The Surry Arts Council director frequently stays in touch with surviving cast and crew members from “The Andy Griffith Show” as part of planning for the annual Mayberry Days in Mount Airy, which is sponsored by the arts group.
“We were actually talking about the 50th anniversary (of the show’s debut in 1960), and what the arts council will be doing,“ Jones said of her conversation with Lynn, now a resident of Mount Airy who portrayed Barney’s girlfriend “Thelma Lou.”
Jones said she had spoken with Ruben’s wife several years ago about the possibility of Ruben visiting Mount Airy for Mayberry Days.
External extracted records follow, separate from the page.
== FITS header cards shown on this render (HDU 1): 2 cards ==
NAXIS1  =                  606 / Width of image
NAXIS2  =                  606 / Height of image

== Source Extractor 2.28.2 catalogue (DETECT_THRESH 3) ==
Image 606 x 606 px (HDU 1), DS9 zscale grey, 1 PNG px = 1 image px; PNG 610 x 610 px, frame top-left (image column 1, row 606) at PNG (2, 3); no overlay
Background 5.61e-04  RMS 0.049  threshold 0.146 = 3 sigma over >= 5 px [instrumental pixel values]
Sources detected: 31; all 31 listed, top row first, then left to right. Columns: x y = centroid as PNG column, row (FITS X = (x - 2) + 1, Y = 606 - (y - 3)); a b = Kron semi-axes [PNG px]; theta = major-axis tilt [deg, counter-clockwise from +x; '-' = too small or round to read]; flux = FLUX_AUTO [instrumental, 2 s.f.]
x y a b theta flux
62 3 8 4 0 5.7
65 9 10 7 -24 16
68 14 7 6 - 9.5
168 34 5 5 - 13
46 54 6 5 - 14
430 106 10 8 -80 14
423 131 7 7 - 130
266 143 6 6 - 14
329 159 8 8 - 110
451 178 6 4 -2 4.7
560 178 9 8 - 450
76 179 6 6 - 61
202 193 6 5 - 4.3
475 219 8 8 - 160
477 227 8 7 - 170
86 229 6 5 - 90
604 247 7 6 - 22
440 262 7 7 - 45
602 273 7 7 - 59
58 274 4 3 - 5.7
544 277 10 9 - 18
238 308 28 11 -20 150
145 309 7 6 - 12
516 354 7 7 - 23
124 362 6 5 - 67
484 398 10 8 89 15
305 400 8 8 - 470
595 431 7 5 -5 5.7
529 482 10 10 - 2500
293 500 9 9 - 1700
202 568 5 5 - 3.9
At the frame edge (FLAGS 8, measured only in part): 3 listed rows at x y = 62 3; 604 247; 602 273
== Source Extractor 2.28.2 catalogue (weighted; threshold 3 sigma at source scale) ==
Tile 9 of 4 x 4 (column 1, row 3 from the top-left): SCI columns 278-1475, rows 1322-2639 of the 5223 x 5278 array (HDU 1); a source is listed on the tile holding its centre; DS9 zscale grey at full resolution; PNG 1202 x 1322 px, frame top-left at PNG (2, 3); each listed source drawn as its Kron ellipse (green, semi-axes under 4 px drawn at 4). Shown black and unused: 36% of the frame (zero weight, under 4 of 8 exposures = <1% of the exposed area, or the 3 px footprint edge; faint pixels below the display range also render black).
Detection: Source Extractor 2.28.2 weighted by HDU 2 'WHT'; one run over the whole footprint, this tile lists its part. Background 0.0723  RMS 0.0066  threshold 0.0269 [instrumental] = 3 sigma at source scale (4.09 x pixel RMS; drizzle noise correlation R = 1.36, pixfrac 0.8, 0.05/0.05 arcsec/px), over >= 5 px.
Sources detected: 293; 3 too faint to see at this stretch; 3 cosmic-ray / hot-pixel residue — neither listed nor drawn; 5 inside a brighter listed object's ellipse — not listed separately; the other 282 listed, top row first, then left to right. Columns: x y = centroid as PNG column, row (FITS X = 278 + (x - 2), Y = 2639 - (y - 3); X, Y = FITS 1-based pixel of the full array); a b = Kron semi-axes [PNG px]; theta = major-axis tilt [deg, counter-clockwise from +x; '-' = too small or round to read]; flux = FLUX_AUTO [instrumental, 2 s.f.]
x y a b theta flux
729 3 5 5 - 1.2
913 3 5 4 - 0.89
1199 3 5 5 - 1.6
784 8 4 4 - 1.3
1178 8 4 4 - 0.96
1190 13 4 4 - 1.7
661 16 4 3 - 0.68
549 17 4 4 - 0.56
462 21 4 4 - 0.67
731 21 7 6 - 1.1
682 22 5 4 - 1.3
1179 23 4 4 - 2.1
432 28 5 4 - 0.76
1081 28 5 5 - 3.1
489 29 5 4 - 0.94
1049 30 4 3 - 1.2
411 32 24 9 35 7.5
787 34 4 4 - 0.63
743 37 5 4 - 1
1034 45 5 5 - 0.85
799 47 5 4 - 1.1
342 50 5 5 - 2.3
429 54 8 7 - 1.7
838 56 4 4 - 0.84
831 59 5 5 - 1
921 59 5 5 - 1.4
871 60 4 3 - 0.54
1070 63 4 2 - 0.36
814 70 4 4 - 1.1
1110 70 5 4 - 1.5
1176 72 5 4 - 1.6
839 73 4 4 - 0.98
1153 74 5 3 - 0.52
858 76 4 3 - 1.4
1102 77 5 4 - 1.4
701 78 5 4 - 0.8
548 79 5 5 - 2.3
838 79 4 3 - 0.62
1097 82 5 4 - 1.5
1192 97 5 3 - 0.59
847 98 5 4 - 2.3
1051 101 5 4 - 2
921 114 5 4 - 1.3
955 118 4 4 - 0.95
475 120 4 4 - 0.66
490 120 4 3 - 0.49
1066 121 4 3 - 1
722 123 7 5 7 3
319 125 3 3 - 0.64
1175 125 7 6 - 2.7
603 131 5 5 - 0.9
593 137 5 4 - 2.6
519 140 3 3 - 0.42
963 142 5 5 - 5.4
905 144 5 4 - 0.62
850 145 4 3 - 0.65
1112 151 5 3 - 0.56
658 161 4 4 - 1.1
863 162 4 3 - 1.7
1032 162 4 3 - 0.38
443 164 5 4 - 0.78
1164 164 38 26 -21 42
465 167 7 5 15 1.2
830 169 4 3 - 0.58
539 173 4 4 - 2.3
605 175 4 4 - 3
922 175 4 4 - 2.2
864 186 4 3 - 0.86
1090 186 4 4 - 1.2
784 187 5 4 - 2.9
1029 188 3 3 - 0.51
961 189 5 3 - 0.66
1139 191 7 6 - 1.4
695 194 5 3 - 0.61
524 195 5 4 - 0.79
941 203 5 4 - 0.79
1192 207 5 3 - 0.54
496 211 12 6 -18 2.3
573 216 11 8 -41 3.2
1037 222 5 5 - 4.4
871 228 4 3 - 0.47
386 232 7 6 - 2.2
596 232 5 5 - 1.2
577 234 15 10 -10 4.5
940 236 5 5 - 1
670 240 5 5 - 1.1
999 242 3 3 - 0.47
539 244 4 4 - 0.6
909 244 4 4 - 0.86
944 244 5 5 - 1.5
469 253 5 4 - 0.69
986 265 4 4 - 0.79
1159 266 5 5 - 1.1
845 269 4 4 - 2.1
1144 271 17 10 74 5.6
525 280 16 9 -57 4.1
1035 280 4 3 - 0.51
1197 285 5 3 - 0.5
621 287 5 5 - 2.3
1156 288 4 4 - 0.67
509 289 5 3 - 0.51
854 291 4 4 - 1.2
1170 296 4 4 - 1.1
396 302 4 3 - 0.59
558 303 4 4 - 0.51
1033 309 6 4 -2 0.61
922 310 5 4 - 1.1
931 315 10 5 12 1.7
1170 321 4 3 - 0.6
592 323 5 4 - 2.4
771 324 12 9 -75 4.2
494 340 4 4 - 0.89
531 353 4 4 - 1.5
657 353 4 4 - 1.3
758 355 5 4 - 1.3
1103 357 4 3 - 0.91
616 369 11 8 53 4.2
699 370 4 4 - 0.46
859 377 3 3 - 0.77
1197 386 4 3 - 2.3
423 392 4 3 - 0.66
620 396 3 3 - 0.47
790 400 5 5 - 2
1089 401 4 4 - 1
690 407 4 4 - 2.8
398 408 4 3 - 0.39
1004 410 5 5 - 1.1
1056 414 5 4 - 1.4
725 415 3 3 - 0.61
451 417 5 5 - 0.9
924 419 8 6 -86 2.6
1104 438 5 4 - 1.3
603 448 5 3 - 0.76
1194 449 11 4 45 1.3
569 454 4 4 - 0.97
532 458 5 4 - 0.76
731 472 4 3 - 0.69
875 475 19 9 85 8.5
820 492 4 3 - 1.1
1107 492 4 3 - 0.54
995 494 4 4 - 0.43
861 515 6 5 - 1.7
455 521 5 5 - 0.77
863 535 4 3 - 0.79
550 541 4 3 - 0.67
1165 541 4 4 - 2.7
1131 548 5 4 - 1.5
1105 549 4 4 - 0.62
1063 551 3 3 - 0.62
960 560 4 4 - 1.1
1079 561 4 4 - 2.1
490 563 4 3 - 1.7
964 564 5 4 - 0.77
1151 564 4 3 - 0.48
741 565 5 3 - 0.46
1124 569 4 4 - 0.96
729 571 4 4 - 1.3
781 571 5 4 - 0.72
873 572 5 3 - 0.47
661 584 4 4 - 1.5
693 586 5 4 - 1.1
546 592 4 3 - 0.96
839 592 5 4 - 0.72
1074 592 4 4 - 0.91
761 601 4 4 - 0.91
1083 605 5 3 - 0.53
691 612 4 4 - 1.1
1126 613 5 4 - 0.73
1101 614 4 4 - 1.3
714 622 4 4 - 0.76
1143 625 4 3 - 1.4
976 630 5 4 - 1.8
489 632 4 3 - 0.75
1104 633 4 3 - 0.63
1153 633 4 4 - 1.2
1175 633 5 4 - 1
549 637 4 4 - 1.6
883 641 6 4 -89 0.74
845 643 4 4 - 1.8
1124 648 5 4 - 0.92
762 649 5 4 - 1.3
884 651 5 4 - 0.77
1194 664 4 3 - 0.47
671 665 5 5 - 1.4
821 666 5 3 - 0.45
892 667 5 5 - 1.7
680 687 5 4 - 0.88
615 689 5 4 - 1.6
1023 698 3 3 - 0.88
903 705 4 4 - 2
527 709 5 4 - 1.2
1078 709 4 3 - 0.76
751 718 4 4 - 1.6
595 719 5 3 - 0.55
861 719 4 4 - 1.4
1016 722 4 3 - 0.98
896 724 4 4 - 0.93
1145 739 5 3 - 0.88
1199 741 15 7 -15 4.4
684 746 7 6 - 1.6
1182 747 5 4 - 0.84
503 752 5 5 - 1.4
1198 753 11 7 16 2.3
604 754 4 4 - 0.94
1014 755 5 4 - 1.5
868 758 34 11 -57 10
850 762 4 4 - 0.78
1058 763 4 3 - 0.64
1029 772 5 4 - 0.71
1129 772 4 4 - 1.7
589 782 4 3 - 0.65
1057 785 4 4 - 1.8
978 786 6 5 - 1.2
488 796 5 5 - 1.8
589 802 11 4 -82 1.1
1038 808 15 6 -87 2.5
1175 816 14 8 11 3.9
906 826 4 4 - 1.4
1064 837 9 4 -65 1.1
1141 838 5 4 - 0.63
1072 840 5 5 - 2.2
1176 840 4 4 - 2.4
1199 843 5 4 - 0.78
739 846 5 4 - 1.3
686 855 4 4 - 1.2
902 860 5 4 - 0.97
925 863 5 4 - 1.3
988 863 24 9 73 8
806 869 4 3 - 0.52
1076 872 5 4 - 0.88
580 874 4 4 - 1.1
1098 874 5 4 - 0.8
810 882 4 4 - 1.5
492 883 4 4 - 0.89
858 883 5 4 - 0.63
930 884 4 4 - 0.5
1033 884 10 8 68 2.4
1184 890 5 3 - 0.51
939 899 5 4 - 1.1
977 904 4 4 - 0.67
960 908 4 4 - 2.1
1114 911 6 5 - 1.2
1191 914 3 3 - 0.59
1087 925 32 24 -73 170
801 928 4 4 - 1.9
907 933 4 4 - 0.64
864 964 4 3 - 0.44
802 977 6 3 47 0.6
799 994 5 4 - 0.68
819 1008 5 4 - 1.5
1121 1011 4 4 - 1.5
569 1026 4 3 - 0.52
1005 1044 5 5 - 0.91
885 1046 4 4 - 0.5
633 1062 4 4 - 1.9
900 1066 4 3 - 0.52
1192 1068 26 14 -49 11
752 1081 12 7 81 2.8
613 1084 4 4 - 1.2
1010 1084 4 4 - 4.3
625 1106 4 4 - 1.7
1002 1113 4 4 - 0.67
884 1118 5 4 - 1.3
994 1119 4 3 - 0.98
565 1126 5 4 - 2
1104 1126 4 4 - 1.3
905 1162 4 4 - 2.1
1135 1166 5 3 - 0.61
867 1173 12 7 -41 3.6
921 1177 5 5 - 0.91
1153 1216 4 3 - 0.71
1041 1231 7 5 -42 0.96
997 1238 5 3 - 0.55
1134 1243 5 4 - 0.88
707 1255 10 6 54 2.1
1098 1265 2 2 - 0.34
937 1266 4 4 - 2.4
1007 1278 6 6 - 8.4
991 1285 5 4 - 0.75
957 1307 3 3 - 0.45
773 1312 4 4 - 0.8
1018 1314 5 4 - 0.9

But that was not possible due to the former producer being in ill health.
“He played a huge role,” Jones added of Ruben’s work on “The Andy Griffith Show,” mentioning that his name was listed prominently in the program’s credits. One reference guide shows that Ruben produced 150 episodes of the show from 1960-65. It continues to run in syndication.
“He was the glue,” Jones said of the producer, who typically has responsibility for assembling all the ingredients for a television program, including actors, creative talent and production personnel.
“Other than Andy Griffith himself, no one was more important in guiding and shaping the show and assuring superb quality in all aspects of its production,” Jim Clark of The Andy Griffith Show Rerun Watchers Club said of Ruben in a statement issued Wednesday.
“And I know that he was hugely admired by Andy Griffith,” the arts council director said of Ruben. Griffith and Ruben were “very close,” she said.
Other TV shows produced by Ruben include “Gomer Pyle, U.S.M.C.” and “Sanford and Son,” a series for which he also wrote scripts.
In his later years, Ruben was an advocate for abused and abandoned children.